Find every line with the string "ҮЗЭЛ" in the material below and copy it.
[Opening GIVEN DATA section]
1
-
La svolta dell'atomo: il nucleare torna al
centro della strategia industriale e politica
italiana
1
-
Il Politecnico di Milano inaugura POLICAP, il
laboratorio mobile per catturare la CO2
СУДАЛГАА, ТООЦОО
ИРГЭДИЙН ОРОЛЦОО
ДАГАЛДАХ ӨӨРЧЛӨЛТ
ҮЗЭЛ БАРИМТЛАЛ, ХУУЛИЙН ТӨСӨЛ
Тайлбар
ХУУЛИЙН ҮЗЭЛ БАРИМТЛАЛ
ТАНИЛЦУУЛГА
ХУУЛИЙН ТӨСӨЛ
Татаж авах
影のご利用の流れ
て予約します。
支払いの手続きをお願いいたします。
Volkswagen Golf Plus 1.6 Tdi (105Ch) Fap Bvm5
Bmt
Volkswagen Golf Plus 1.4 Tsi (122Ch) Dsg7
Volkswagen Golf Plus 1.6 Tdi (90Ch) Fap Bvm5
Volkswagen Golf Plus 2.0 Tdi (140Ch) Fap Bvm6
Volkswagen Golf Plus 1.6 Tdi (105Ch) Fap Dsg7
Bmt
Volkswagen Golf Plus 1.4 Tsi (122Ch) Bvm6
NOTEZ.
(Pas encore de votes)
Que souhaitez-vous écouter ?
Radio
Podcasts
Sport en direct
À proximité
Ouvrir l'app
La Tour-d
[Closing GIVEN DATA section]
▶ SOLUTION FOR THIS TASK
ҮЗЭЛ БАРИМТЛАЛ, ХУУЛИЙН ТӨСӨЛ
ХУУЛИЙН ҮЗЭЛ БАРИМТЛАЛ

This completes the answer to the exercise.